After setting the pattern of discipline, Jesus continues in our text by talking about something that should sound familiar to us. Remember the keys of forgiveness and binding t we heard Jesus give to Peter and the Apostles in our reading a couple weeks ago? Here Jesus repeats them as he reminds the church of the great power we have to lead sinners to repentance. In verse 18 Jesus says: “Truly, I tell you, whatever you bind on earth will be bound in heaven. And whatever you loose on earth will be loosed in heaven.” Again, Jesus is talking about sin. If someone wants to continue in their sin and bind themselves to it, then the church will sadly say announce that they are indeed bound to that sin still, along with all its consequences for life and eternity. It’s our duty to tell them the gates of heaven are closed to the sinner who does not repent. But if they repent, if they recognize their wrong, and look for a better path, then it’s our joy to announce that they are indeed forgiven. Their sin is bound to them no more. They are free of guilt and burden, and the gates of heaven are wide open in Christ.

This is the Church God wants. A Church that honestly calls out each other’s sins so that we can joyfully call out to each other God’s forgiveness. We call this God’s Law and God’s Gospel. The law that knocks down a sinner’s pride and self-reliance. That leads us to humility and a recognition of just how far short of God’s perfection we fall. But that law leads us to appreciate and rejoice in the gospel, that good news that our Father in heaven is not only perfect but also perfectly merciful. That his Son Jesus took our punishment so we don’t have to face it. That Jesus died, once for all, the perfect for the imperfect, the righteous for the wicked. That good news that we are children of God by faith. A church that doesn’t preach the law doesn’t appreciate the Gospel. And a church that doesn’t know the gospel has no foundation of certain hope. Praise God that we are a church of tough and tender love, upholding the law and preaching the Gospel.

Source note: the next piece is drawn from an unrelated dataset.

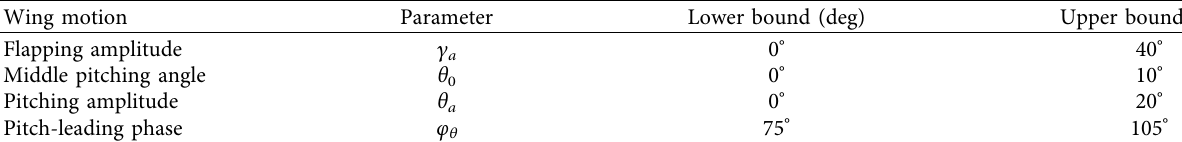
Table 3: Kinematic parameter constraints.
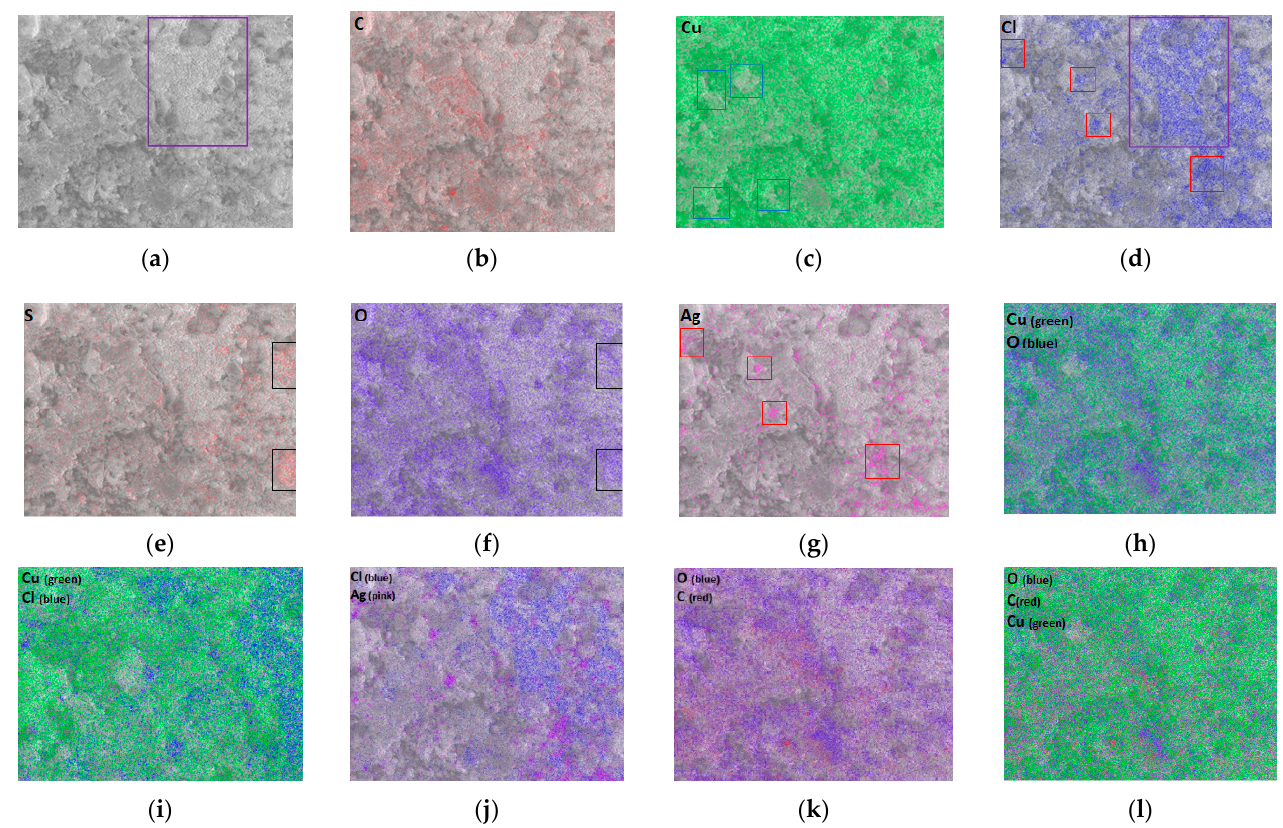
Figure 7. ( a ) Corroded surface, magnification 400×; ( b ) Concentration of C; ( c ) Concentration of Cu; ( d ) Concentration of Cl; ( e ) Concentration of S; ( f ) Concentration of O; ( g ) Concentration of Ag, ( h ) Concentration of Cu (green) and O (blue); ( i ) Concentration of Cu (green) and Cl (blue); ( j ) Concentration of Cl (blue) and Ag (pink); ( k ) Concentration of O (blue) and C (red); ( l ) Concentration of O (blue), C (red) and Cu (green).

And where’s your place in this? Well, who better to take the message of God’s forgiveness to a sinful person than a sinner like you who knows God’s love and forgiveness by experience? Every one of us has fallen into sin. And every time God has come to us and brought us back into his fold. You don’t have to be a pastorally trained theologian to take this law and gospel out to sinners. You’re an expert in it because you live it every day. Think about the people in your life. Who right now doesn’t know the forgiveness that you know? The hope that means everything to you for eternity? Or even more, who do you know that once knew this grace of God, but now is in danger of losing it all because they choose sin instead of grace? Go to that person this week. Point out their sin, but emphasize God’s grace. There is no sin too great, no person too unworthy, for him. He did the work to pay for sins, and we are the ones who get to bring that news to sinners. This is the Church God wants. Pray that he would use us to rescue souls from the grip of sin.

Discipline is never easy, but we all recognize how important it is. To our children, our families, and for ourselves. Brothers and sisters in the Church of God, take up your place and speak, with words of tough and tender love. Of law and gospel. Of repentance and peace. And may we all be blessed as we more and more reflect the Church God wants. Amen.